_TASK DESCRIPTION:_ Take the material below and output exactly the run of lines from the one containing "waaronder ook Stompwijk" down to the one containing "een halt toe", with both included.

_INFORMATION:_
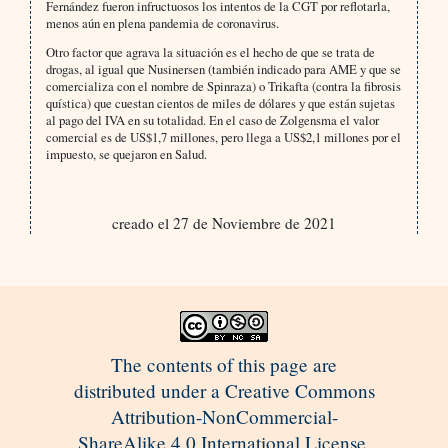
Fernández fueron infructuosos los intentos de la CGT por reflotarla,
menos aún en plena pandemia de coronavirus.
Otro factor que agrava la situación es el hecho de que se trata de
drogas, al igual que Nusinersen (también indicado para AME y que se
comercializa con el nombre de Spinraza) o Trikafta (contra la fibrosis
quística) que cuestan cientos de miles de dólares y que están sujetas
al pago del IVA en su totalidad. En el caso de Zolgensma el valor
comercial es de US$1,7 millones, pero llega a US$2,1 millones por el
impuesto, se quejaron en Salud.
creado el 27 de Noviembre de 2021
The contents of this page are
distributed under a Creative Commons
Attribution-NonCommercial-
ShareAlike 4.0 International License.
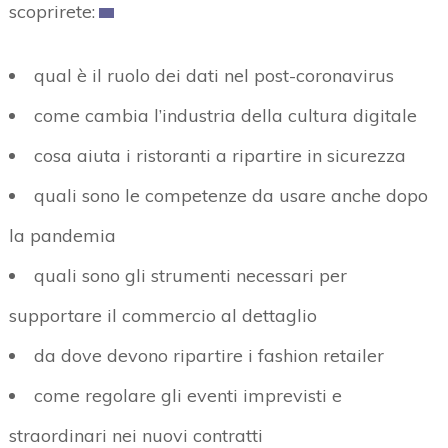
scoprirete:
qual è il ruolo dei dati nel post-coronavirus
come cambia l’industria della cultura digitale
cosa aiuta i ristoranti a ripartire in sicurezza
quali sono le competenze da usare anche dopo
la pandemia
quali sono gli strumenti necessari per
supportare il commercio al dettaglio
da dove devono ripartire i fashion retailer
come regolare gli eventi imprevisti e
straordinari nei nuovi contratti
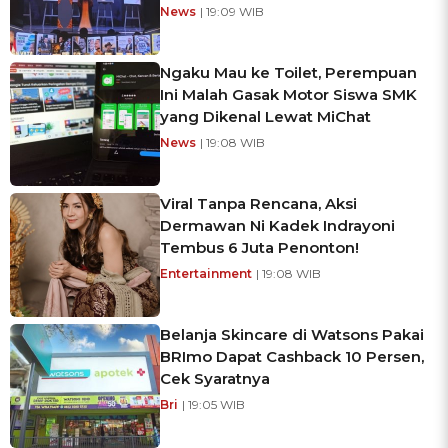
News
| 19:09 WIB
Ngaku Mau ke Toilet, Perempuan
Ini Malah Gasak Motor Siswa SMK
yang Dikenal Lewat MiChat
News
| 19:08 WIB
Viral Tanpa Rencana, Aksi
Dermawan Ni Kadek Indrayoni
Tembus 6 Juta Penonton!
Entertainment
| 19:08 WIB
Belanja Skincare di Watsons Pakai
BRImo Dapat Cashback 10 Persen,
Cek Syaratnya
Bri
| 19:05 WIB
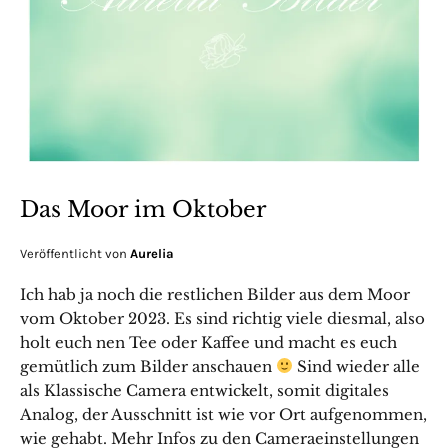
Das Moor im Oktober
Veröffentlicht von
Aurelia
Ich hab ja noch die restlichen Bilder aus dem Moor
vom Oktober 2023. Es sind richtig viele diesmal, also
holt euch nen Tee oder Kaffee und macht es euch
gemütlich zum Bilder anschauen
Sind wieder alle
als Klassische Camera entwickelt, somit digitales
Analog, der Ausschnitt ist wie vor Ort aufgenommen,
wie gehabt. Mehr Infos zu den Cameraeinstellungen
==
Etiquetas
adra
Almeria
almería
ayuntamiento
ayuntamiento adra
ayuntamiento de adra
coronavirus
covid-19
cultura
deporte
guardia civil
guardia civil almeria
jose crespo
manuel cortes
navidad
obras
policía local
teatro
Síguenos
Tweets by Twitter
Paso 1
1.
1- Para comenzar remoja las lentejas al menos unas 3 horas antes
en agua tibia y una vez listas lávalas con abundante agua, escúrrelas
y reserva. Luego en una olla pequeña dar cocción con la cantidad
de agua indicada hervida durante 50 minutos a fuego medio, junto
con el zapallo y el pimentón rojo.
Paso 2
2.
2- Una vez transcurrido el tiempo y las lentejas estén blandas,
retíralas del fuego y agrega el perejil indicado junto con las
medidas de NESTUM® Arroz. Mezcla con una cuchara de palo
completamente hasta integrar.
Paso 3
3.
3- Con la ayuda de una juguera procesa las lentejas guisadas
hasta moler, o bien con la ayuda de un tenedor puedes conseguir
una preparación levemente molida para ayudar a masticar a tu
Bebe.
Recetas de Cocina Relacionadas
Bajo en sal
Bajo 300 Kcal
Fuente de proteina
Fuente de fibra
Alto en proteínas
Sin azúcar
* * *
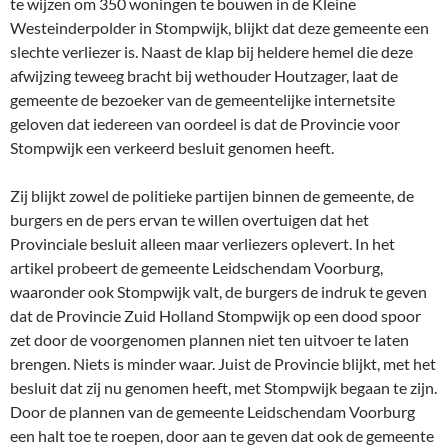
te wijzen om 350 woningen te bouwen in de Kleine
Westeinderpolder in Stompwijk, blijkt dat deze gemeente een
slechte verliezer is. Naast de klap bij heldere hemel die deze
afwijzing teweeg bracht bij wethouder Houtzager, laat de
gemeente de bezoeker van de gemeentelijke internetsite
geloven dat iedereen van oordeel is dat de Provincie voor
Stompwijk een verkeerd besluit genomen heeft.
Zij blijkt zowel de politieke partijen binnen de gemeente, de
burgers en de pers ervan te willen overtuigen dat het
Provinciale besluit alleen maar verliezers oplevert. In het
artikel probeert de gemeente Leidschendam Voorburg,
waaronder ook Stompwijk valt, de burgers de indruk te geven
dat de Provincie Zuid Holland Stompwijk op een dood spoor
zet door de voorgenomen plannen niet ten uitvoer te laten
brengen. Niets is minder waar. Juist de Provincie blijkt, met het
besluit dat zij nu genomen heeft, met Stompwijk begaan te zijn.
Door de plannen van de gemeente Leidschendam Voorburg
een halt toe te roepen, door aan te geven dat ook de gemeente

_FINISHED EXERCISE:_
waaronder ook Stompwijk valt, de burgers de indruk te geven
dat de Provincie Zuid Holland Stompwijk op een dood spoor
zet door de voorgenomen plannen niet ten uitvoer te laten
brengen. Niets is minder waar. Juist de Provincie blijkt, met het
besluit dat zij nu genomen heeft, met Stompwijk begaan te zijn.
Door de plannen van de gemeente Leidschendam Voorburg
een halt toe te roepen, door aan te geven dat ook de gemeente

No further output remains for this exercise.